**Records for the task**
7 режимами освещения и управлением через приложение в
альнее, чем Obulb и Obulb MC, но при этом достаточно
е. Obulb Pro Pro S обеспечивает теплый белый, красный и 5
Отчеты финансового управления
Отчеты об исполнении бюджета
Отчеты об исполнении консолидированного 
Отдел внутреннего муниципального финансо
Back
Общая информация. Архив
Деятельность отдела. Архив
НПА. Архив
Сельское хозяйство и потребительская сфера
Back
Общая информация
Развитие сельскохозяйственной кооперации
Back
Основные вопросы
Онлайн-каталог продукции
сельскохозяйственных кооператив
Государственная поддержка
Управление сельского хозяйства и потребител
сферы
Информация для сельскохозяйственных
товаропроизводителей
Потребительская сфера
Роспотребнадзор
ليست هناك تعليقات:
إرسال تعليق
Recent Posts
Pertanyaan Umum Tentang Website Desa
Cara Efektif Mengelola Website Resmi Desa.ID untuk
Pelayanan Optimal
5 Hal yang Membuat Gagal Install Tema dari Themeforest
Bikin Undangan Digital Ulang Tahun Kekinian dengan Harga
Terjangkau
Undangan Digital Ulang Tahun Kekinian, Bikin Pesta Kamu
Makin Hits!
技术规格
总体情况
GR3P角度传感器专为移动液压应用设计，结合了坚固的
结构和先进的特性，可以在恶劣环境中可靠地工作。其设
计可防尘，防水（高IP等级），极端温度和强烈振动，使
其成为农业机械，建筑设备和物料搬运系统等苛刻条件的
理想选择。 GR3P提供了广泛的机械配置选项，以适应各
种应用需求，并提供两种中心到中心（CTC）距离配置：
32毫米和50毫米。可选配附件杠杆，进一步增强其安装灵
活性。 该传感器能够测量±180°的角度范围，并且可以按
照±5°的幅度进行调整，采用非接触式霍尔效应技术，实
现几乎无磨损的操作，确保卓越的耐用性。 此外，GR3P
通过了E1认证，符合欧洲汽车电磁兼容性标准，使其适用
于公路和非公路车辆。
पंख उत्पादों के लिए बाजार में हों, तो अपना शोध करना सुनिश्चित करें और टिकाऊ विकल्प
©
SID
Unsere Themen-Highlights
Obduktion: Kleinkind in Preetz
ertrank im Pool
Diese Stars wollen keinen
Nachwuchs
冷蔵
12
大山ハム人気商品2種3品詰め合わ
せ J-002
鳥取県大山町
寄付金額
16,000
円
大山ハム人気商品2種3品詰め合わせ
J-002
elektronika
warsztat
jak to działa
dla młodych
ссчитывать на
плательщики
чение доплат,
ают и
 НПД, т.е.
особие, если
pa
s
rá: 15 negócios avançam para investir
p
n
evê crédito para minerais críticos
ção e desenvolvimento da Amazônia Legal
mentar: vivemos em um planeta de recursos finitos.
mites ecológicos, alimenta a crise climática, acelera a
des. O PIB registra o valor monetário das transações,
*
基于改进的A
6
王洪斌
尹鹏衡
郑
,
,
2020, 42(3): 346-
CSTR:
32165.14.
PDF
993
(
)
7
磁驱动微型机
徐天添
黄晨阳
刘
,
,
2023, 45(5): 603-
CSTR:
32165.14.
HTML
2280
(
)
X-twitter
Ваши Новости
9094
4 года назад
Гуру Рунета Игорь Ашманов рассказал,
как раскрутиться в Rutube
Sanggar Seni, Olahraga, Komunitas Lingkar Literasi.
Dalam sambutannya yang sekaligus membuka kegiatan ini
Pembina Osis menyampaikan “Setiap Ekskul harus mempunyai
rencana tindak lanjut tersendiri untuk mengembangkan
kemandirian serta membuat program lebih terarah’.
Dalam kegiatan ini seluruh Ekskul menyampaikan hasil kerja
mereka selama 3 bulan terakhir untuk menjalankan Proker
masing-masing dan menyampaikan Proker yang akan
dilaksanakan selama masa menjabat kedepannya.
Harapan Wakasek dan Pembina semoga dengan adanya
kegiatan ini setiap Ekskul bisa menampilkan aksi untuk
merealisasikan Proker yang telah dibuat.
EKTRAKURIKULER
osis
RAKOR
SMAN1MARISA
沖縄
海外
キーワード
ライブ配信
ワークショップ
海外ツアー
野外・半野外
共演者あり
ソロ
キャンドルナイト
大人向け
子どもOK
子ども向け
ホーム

**Problem to work on**
Type out the records again exactly, line for line.

**The completed task**
7 режимами освещения и управлением через приложение в
альнее, чем Obulb и Obulb MC, но при этом достаточно
е. Obulb Pro Pro S обеспечивает теплый белый, красный и 5
Отчеты финансового управления
Отчеты об исполнении бюджета
Отчеты об исполнении консолидированного 
Отдел внутреннего муниципального финансо
Back
Общая информация. Архив
Деятельность отдела. Архив
НПА. Архив
Сельское хозяйство и потребительская сфера
Back
Общая информация
Развитие сельскохозяйственной кооперации
Back
Основные вопросы
Онлайн-каталог продукции
сельскохозяйственных кооператив
Государственная поддержка
Управление сельского хозяйства и потребител
сферы
Информация для сельскохозяйственных
товаропроизводителей
Потребительская сфера
Роспотребнадзор
ليست هناك تعليقات:
إرسال تعليق
Recent Posts
Pertanyaan Umum Tentang Website Desa
Cara Efektif Mengelola Website Resmi Desa.ID untuk
Pelayanan Optimal
5 Hal yang Membuat Gagal Install Tema dari Themeforest
Bikin Undangan Digital Ulang Tahun Kekinian dengan Harga
Terjangkau
Undangan Digital Ulang Tahun Kekinian, Bikin Pesta Kamu
Makin Hits!
技术规格
总体情况
GR3P角度传感器专为移动液压应用设计，结合了坚固的
结构和先进的特性，可以在恶劣环境中可靠地工作。其设
计可防尘，防水（高IP等级），极端温度和强烈振动，使
其成为农业机械，建筑设备和物料搬运系统等苛刻条件的
理想选择。 GR3P提供了广泛的机械配置选项，以适应各
种应用需求，并提供两种中心到中心（CTC）距离配置：
32毫米和50毫米。可选配附件杠杆，进一步增强其安装灵
活性。 该传感器能够测量±180°的角度范围，并且可以按
照±5°的幅度进行调整，采用非接触式霍尔效应技术，实
现几乎无磨损的操作，确保卓越的耐用性。 此外，GR3P
通过了E1认证，符合欧洲汽车电磁兼容性标准，使其适用
于公路和非公路车辆。
पंख उत्पादों के लिए बाजार में हों, तो अपना शोध करना सुनिश्चित करें और टिकाऊ विकल्प
©
SID
Unsere Themen-Highlights
Obduktion: Kleinkind in Preetz
ertrank im Pool
Diese Stars wollen keinen
Nachwuchs
冷蔵
12
大山ハム人気商品2種3品詰め合わ
せ J-002
鳥取県大山町
寄付金額
16,000
円
大山ハム人気商品2種3品詰め合わせ
J-002
elektronika
warsztat
jak to działa
dla młodych
ссчитывать на
плательщики
чение доплат,
ают и
 НПД, т.е.
особие, если
pa
s
rá: 15 negócios avançam para investir
p
n
evê crédito para minerais críticos
ção e desenvolvimento da Amazônia Legal
mentar: vivemos em um planeta de recursos finitos.
mites ecológicos, alimenta a crise climática, acelera a
des. O PIB registra o valor monetário das transações,
*
基于改进的A
6
王洪斌
尹鹏衡
郑
,
,
2020, 42(3): 346-
CSTR:
32165.14.
PDF
993
(
)
7
磁驱动微型机
徐天添
黄晨阳
刘
,
,
2023, 45(5): 603-
CSTR:
32165.14.
HTML
2280
(
)
X-twitter
Ваши Новости
9094
4 года назад
Гуру Рунета Игорь Ашманов рассказал,
как раскрутиться в Rutube
Sanggar Seni, Olahraga, Komunitas Lingkar Literasi.
Dalam sambutannya yang sekaligus membuka kegiatan ini
Pembina Osis menyampaikan “Setiap Ekskul harus mempunyai
rencana tindak lanjut tersendiri untuk mengembangkan
kemandirian serta membuat program lebih terarah’.
Dalam kegiatan ini seluruh Ekskul menyampaikan hasil kerja
mereka selama 3 bulan terakhir untuk menjalankan Proker
masing-masing dan menyampaikan Proker yang akan
dilaksanakan selama masa menjabat kedepannya.
Harapan Wakasek dan Pembina semoga dengan adanya
kegiatan ini setiap Ekskul bisa menampilkan aksi untuk
merealisasikan Proker yang telah dibuat.
EKTRAKURIKULER
osis
RAKOR
SMAN1MARISA
沖縄
海外
キーワード
ライブ配信
ワークショップ
海外ツアー
野外・半野外
共演者あり
ソロ
キャンドルナイト
大人向け
子どもOK
子ども向け
ホーム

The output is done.